● EXTRACT:
────────────────

Top tips for a successful expat assignment
9th February 2011
Marcia De Wolf, author of a new book on getting the most from expat assignments, gives her top ten tips for families making a move abroad.
It is important that families are adequately prepared for the challenges of life abroad
1.The talking cure
Keep the lines of communication wide open with your spouse and children before, during and after the assignment. Talk openly about everything, and be there to listen and support each other.
Besides making sure that you maintain routines and stay in contact with home, it is better to involve children as soon as possible in the decision-making process. Let them hear your arguments and allow them to state their opinion. They are important family members and will feel happier if they are treated that way.
2. Beware the trailing spouse
If one partner is relocating for the sake of the other, make sure the trailing spouse has a support network set up, even before the actual move. Many trailing spouses leave a good career behind to accompany their partner on the expat assignment. Going from a rewarding career with many social contacts to becoming the housewife - or househusband - is quite an adjustment by itself. Combine this with setting up life in a new country with a different language and you have quite a challenge on your hands.
Most expat locations have groups, made up of people that have gone through the same process, that help trailing spouses settling in to their new life.
3. Don’t rush choosing a school
Find the right school for your children, and this will make settling in much easier for all of you. Make sure to visit the available schools and find the one that feels right, for both the adults and the kids. Take plenty of time for a tour of the facilities and ask any questions or concerns you may have.
Ensure that the school has a caring community and volunteer opportunities so the parents, as well as the child, can quickly and easily integrate. Find out as much as you can about useful resources, whether there is a welcome group for new parents, available childcare options and any other things that may help you settle in.
4. Expect difficulties
Don't underestimate the pressure the assignment will put on your family and marital life. It's much better prepare to deal with these problems rather than hoping your family will be an exception.
It is true that some locations are easier to adjust to than others. But, regardless of the location, an expat posting inevitably affects family relationships. The good thing: they mostly change for the better. Families who put in the extra effort are rewarded with closeness between family members that is stronger than ever before.
Some of the extra effort needs to be put into building excitement about the move and being positive. There will inevitably be bad days, and you have to find a way to go on. A good sense of humor will help.

────────────────

● Recorded data:
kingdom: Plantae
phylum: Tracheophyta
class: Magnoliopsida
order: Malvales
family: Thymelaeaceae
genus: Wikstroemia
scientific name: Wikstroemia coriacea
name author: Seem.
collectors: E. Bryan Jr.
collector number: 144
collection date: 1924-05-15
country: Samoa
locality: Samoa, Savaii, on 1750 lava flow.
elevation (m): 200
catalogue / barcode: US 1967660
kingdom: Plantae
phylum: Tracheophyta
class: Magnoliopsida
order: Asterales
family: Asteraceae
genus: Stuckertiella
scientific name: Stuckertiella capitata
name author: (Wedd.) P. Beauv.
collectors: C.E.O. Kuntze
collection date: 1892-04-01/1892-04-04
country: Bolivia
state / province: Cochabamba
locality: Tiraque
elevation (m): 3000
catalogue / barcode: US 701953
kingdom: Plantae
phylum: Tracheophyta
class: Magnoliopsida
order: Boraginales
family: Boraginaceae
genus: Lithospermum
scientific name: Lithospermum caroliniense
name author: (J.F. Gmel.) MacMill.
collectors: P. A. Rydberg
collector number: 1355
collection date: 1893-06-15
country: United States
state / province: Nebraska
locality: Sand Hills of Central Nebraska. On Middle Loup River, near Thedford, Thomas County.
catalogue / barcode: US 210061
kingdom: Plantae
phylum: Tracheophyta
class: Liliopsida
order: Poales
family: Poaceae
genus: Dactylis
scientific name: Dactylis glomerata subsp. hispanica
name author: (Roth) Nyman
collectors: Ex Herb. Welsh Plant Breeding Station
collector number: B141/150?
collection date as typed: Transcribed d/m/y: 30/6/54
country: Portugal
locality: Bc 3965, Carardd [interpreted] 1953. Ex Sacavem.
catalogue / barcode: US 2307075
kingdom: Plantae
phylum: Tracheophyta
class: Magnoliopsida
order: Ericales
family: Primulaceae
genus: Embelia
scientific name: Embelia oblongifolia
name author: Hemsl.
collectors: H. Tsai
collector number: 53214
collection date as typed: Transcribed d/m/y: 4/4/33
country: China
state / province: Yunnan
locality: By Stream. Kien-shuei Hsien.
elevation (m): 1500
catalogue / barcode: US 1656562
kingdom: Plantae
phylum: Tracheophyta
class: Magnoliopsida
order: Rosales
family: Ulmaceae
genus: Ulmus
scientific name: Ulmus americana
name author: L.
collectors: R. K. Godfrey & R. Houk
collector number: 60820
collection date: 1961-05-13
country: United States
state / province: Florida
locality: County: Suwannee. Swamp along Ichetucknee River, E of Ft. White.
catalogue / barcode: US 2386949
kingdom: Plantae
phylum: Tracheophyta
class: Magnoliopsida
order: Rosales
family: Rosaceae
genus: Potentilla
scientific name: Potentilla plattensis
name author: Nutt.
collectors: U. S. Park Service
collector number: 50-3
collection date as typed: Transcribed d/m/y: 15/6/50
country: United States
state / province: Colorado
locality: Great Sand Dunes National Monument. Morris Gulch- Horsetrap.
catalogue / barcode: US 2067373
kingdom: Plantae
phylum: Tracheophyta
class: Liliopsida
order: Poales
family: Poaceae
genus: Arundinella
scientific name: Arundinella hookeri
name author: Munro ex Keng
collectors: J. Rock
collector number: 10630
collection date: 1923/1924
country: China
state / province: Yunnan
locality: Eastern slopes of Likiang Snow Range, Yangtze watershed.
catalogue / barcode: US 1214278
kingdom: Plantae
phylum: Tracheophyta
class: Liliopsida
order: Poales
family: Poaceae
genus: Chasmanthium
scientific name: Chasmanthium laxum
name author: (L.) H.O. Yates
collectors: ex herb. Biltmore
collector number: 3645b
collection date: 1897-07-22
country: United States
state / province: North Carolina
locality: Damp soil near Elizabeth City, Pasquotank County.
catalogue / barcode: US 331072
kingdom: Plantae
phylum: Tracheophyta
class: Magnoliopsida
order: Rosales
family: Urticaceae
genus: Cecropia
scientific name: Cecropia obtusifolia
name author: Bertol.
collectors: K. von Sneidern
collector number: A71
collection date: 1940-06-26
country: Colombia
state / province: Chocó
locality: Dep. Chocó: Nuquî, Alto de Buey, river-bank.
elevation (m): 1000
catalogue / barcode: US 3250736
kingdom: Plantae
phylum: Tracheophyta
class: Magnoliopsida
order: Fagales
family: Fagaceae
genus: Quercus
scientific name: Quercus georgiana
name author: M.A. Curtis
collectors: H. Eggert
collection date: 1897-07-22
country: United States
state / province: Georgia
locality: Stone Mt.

────────────────

● TASKS TO COMPLETE:
1. In two sentences, summarize the article on expat assignment tips.
2. According to the article on expat assignment tips, what do most expat locations have to help trailing spouses settle in?
3. Write out the passage of the article on expat assignment tips between "It is important" and "treated that way.", inclusive.

● ANSWERS TO THE TASKS:
1. The article offers tips for families moving abroad on an expat assignment, starting with keeping communication open and involving children in decisions. It also advises setting up a support network for a trailing spouse, taking time to choose the right school, and expecting the assignment to put pressure on family life while staying positive.

2. Groups made up of people who have gone through the same process.

3.
It is important that families are adequately prepared for the challenges of life abroad
1.The talking cure
Keep the lines of communication wide open with your spouse and children before, during and after the assignment. Talk openly about everything, and be there to listen and support each other.
Besides making sure that you maintain routines and stay in contact with home, it is better to involve children as soon as possible in the decision-making process. Let them hear your arguments and allow them to state their opinion. They are important family members and will feel happier if they are treated that way.